Inspired by a Prado-Román’s study - (Google Trends as a Predictor of Presidential Elections: the United States versus Canada), this project proposes to testing the hypothesis that the Google Trends tool have an elevate predictive capacity in anticipate the winner of the elections. The aim of this little study is to demonstrate the ability of Google Trends as a predictor of the winner of the Italian parliamentary election of 2022.
In order to get the data I need for my analysis, I used the Google Trends API provided by Google, which allows to get data about search volume for single search terms or comparisons, over a selected time period. The results are return in a standardized measure: Google assign a measure of popularity to search terms, scaled between 0 and 100.
To interact with Google Trends API I used the gtrendsR
package (more
info), that allows to get data from Google Trends and displays them
into a dataset with many information about interest over time (search
volume), interest by country, region or city, related topics and related
queries. For my purpose, I only used the data about
interest over time, which contain information about the
search volume for the single search terms I am interest in.
In this project I decided to analyze the data from the July 21st 2022, the day news elections were announced by President Mattarella, and the September 25th 2022, the “election day”: they are the months of electoral campaigns.

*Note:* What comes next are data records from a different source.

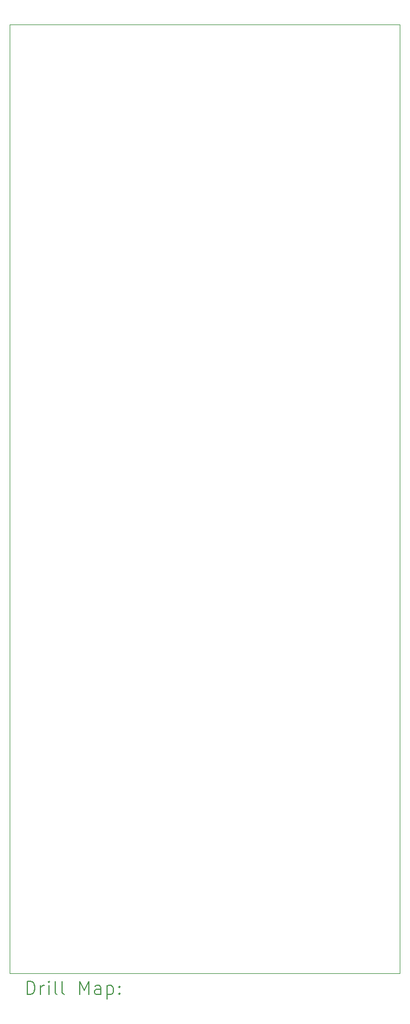
<source format=gbr>
%FSLAX45Y45*%
G04 Gerber Fmt 4.5, Leading zero omitted, Abs format (unit mm)*
G04 Created by KiCad (PCBNEW 6.0.6-3a73a75311~116~ubuntu20.04.1) date 2022-07-16 23:39:22*
%MOMM*%
%LPD*%
G01*
G04 APERTURE LIST*
%TA.AperFunction,Profile*%
%ADD10C,0.050000*%
%TD*%
%ADD11C,0.200000*%
G04 APERTURE END LIST*
D10*
X10900000Y-18600000D02*
X10900000Y-4500000D01*
X16700000Y-4500000D02*
X16700000Y-18600000D01*
X10900000Y-4500000D02*
X16700000Y-4500000D01*
X16700000Y-18600000D02*
X10900000Y-18600000D01*
D11*
X11155119Y-18912976D02*
X11155119Y-18712976D01*
X11202738Y-18712976D01*
X11231309Y-18722500D01*
X11250357Y-18741548D01*
X11259881Y-18760595D01*
X11269405Y-18798690D01*
X11269405Y-18827262D01*
X11259881Y-18865357D01*
X11250357Y-18884405D01*
X11231309Y-18903452D01*
X11202738Y-18912976D01*
X11155119Y-18912976D01*
X11355119Y-18912976D02*
X11355119Y-18779643D01*
X11355119Y-18817738D02*
X11364643Y-18798690D01*
X11374167Y-18789167D01*
X11393214Y-18779643D01*
X11412262Y-18779643D01*
X11478928Y-18912976D02*
X11478928Y-18779643D01*
X11478928Y-18712976D02*
X11469405Y-18722500D01*
X11478928Y-18732024D01*
X11488452Y-18722500D01*
X11478928Y-18712976D01*
X11478928Y-18732024D01*
X11602738Y-18912976D02*
X11583690Y-18903452D01*
X11574167Y-18884405D01*
X11574167Y-18712976D01*
X11707500Y-18912976D02*
X11688452Y-18903452D01*
X11678928Y-18884405D01*
X11678928Y-18712976D01*
X11936071Y-18912976D02*
X11936071Y-18712976D01*
X12002738Y-18855833D01*
X12069405Y-18712976D01*
X12069405Y-18912976D01*
X12250357Y-18912976D02*
X12250357Y-18808214D01*
X12240833Y-18789167D01*
X12221786Y-18779643D01*
X12183690Y-18779643D01*
X12164643Y-18789167D01*
X12250357Y-18903452D02*
X12231309Y-18912976D01*
X12183690Y-18912976D01*
X12164643Y-18903452D01*
X12155119Y-18884405D01*
X12155119Y-18865357D01*
X12164643Y-18846310D01*
X12183690Y-18836786D01*
X12231309Y-18836786D01*
X12250357Y-18827262D01*
X12345595Y-18779643D02*
X12345595Y-18979643D01*
X12345595Y-18789167D02*
X12364643Y-18779643D01*
X12402738Y-18779643D01*
X12421786Y-18789167D01*
X12431309Y-18798690D01*
X12440833Y-18817738D01*
X12440833Y-18874881D01*
X12431309Y-18893929D01*
X12421786Y-18903452D01*
X12402738Y-18912976D01*
X12364643Y-18912976D01*
X12345595Y-18903452D01*
X12526548Y-18893929D02*
X12536071Y-18903452D01*
X12526548Y-18912976D01*
X12517024Y-18903452D01*
X12526548Y-18893929D01*
X12526548Y-18912976D01*
X12526548Y-18789167D02*
X12536071Y-18798690D01*
X12526548Y-18808214D01*
X12517024Y-18798690D01*
X12526548Y-18789167D01*
X12526548Y-18808214D01*
M02*

</source>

For the analysis I transformed the variable hits into a
numeric variable hit_score, recoding the value “< 1”
into zero.
At first, I chose to explore the single research terms for each
relevant political actor of the 2022 election: I compared the
surname and name + surname of the party
leader, the party name and sometimes the party’s
acronym.
For Matteo Salvini I decided to include also the old party name “Lega Nord”, that sometimes results more searched than the actual name “Lega per Salvini premier”.
For Enrico Letta and Giuseppe Conte I chose to include also the acronym of the party, which are the most used in the common language and also by the media. Moreover, I decide to analyze Matteo Renzi and Carlo Calenda at the same time, since they ran together in the elections; I also included the term “terzo polo” which is an informal way used by the media to indicate their coalition.
It is interesting to note that the surnames are usually the most searched term for each actor, expect for Enrico Letta: we can see that the acronym “pd” was more searched than “Letta”. we can hypothesize that it is due to a minor personalization of his party, compared with the populist parties in the competition.